======== STORED DATA ========
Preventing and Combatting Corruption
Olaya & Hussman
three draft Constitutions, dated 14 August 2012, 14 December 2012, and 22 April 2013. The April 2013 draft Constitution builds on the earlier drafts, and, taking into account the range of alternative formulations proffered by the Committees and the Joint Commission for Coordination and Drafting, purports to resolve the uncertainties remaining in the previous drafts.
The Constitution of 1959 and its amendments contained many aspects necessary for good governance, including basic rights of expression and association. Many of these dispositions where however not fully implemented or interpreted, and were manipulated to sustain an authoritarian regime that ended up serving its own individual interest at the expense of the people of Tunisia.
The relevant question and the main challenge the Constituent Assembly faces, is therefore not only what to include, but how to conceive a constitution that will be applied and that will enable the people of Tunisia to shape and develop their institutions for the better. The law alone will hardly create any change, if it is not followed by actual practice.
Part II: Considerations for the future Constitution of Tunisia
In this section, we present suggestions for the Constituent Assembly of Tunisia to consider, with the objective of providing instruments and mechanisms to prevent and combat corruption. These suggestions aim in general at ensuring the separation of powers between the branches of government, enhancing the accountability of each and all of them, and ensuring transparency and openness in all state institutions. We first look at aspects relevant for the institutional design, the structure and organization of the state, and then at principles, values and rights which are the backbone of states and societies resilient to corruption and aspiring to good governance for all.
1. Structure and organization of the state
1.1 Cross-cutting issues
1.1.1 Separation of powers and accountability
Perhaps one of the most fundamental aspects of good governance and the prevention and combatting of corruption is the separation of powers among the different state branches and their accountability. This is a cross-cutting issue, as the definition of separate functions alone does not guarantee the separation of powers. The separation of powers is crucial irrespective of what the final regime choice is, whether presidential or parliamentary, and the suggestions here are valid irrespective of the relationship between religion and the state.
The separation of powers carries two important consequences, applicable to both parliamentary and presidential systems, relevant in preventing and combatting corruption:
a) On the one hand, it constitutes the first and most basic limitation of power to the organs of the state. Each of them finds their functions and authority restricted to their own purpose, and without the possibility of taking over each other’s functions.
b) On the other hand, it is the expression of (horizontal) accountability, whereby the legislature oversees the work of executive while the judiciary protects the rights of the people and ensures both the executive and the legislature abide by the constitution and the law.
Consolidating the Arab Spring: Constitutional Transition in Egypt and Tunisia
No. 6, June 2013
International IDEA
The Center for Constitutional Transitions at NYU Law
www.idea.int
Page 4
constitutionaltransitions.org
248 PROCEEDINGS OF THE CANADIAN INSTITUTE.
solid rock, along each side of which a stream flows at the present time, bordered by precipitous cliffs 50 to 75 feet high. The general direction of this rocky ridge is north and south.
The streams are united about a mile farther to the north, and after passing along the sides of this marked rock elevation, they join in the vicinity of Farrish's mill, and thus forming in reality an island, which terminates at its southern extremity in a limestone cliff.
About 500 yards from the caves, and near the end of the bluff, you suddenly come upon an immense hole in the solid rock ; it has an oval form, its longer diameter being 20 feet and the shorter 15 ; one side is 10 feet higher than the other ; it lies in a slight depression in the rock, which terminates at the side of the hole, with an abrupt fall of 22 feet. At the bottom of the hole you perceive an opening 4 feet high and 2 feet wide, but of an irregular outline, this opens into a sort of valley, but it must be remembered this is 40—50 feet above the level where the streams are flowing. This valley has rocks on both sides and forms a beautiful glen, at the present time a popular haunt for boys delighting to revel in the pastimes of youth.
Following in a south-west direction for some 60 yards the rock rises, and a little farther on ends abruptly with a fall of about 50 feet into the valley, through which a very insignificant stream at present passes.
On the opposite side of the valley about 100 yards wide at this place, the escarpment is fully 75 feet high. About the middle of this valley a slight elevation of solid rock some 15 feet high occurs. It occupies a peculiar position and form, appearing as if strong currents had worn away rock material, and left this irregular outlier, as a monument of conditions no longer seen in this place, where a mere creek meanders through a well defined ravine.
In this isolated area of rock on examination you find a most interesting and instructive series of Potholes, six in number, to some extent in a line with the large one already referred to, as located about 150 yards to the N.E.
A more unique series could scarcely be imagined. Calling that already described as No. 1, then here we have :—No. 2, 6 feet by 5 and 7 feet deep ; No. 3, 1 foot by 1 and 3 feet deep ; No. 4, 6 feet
========
======== STORED DATA ========
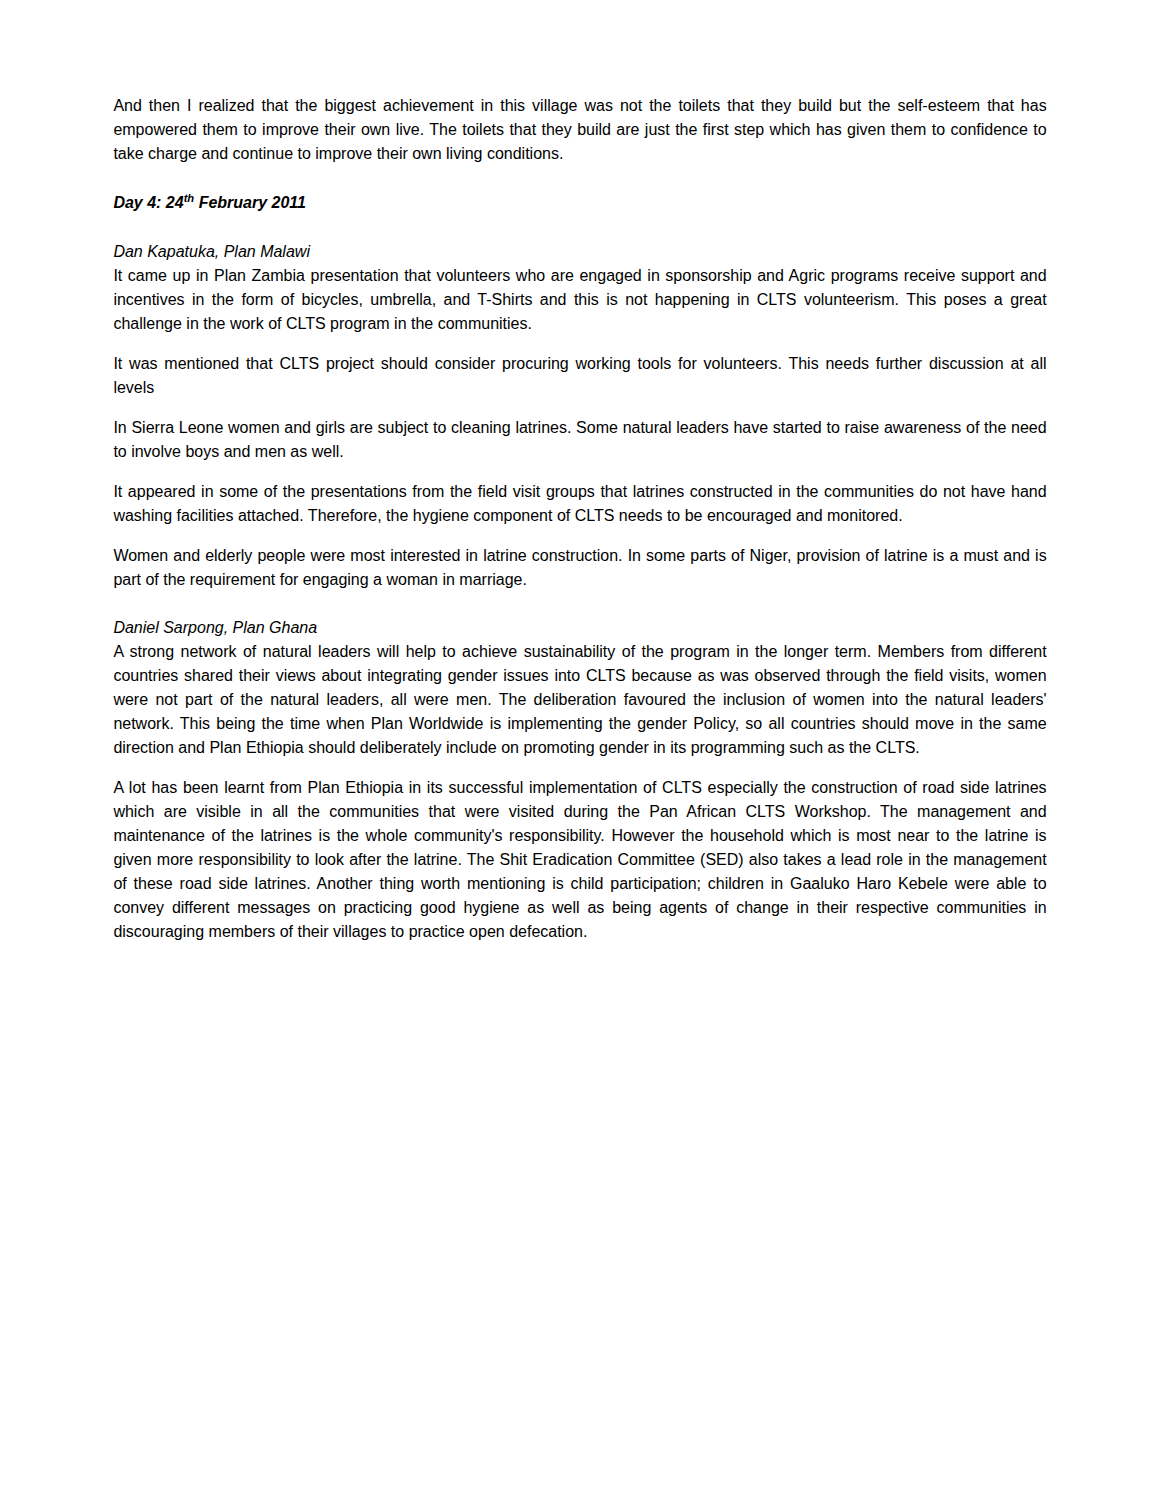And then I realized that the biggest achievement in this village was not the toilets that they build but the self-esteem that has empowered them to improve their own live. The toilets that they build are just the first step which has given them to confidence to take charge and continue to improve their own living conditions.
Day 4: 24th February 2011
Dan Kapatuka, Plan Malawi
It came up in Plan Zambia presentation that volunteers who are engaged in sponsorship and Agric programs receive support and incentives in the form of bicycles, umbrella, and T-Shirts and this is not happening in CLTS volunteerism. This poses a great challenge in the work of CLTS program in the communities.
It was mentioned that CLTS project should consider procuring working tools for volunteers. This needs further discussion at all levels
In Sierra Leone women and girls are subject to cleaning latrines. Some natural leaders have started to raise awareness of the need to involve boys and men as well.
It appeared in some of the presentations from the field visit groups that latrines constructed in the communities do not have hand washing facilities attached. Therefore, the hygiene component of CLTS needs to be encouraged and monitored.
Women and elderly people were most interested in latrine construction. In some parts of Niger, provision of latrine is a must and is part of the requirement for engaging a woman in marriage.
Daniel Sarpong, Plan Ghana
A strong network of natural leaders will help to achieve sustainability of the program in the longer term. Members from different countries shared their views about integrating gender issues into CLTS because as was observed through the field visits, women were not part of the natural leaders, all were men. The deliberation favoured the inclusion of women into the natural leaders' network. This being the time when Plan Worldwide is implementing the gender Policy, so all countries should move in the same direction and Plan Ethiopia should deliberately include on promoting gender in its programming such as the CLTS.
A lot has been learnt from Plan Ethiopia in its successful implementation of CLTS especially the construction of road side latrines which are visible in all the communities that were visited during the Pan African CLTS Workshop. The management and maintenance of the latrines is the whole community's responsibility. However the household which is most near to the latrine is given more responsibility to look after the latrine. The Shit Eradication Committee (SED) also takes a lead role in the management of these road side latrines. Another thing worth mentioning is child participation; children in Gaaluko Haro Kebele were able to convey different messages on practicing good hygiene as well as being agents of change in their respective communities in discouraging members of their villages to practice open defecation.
========
======== STORED DATA ========
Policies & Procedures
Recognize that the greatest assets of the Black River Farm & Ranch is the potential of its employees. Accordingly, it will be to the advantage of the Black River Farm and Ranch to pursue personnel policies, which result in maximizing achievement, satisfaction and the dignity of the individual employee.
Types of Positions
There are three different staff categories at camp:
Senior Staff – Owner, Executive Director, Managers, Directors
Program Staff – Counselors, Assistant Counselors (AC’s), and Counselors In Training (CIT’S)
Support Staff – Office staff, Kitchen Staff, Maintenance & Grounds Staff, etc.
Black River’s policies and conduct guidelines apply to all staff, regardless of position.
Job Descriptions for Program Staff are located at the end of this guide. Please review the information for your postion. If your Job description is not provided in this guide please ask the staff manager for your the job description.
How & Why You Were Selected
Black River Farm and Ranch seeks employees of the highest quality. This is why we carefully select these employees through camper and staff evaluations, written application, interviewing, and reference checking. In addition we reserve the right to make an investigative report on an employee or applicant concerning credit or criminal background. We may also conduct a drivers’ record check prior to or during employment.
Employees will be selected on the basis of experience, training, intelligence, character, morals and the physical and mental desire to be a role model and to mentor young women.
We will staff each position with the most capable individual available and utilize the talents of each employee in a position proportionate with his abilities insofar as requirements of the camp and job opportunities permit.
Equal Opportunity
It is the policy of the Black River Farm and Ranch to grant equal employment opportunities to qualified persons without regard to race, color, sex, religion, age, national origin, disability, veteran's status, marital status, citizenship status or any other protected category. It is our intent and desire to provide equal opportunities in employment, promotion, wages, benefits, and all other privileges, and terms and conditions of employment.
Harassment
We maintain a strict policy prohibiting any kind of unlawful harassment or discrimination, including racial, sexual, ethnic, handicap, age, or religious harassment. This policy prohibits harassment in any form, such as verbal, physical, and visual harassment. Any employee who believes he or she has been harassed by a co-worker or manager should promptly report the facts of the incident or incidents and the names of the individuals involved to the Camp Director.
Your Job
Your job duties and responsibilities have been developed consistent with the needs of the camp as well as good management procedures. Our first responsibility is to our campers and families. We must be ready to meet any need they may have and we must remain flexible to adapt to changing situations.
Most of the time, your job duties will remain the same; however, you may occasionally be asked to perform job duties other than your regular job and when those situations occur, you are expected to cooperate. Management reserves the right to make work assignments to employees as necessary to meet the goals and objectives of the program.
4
========
WHAT TO WORK ON: For this exercise, please output exactly the lines above starting at the line with "In this section, we" and ending at the line with "b) On the other", ends included.

TASK RESULT:
In this section, we present suggestions for the Constituent Assembly of Tunisia to consider, with the objective of providing instruments and mechanisms to prevent and combat corruption. These suggestions aim in general at ensuring the separation of powers between the branches of government, enhancing the accountability of each and all of them, and ensuring transparency and openness in all state institutions. We first look at aspects relevant for the institutional design, the structure and organization of the state, and then at principles, values and rights which are the backbone of states and societies resilient to corruption and aspiring to good governance for all.
1. Structure and organization of the state
1.1 Cross-cutting issues
1.1.1 Separation of powers and accountability
Perhaps one of the most fundamental aspects of good governance and the prevention and combatting of corruption is the separation of powers among the different state branches and their accountability. This is a cross-cutting issue, as the definition of separate functions alone does not guarantee the separation of powers. The separation of powers is crucial irrespective of what the final regime choice is, whether presidential or parliamentary, and the suggestions here are valid irrespective of the relationship between religion and the state.
The separation of powers carries two important consequences, applicable to both parliamentary and presidential systems, relevant in preventing and combatting corruption:
a) On the one hand, it constitutes the first and most basic limitation of power to the organs of the state. Each of them finds their functions and authority restricted to their own purpose, and without the possibility of taking over each other’s functions.
b) On the other hand, it is the expression of (horizontal) accountability, whereby the legislature oversees the work of executive while the judiciary protects the rights of the people and ensures both the executive and the legislature abide by the constitution and the law.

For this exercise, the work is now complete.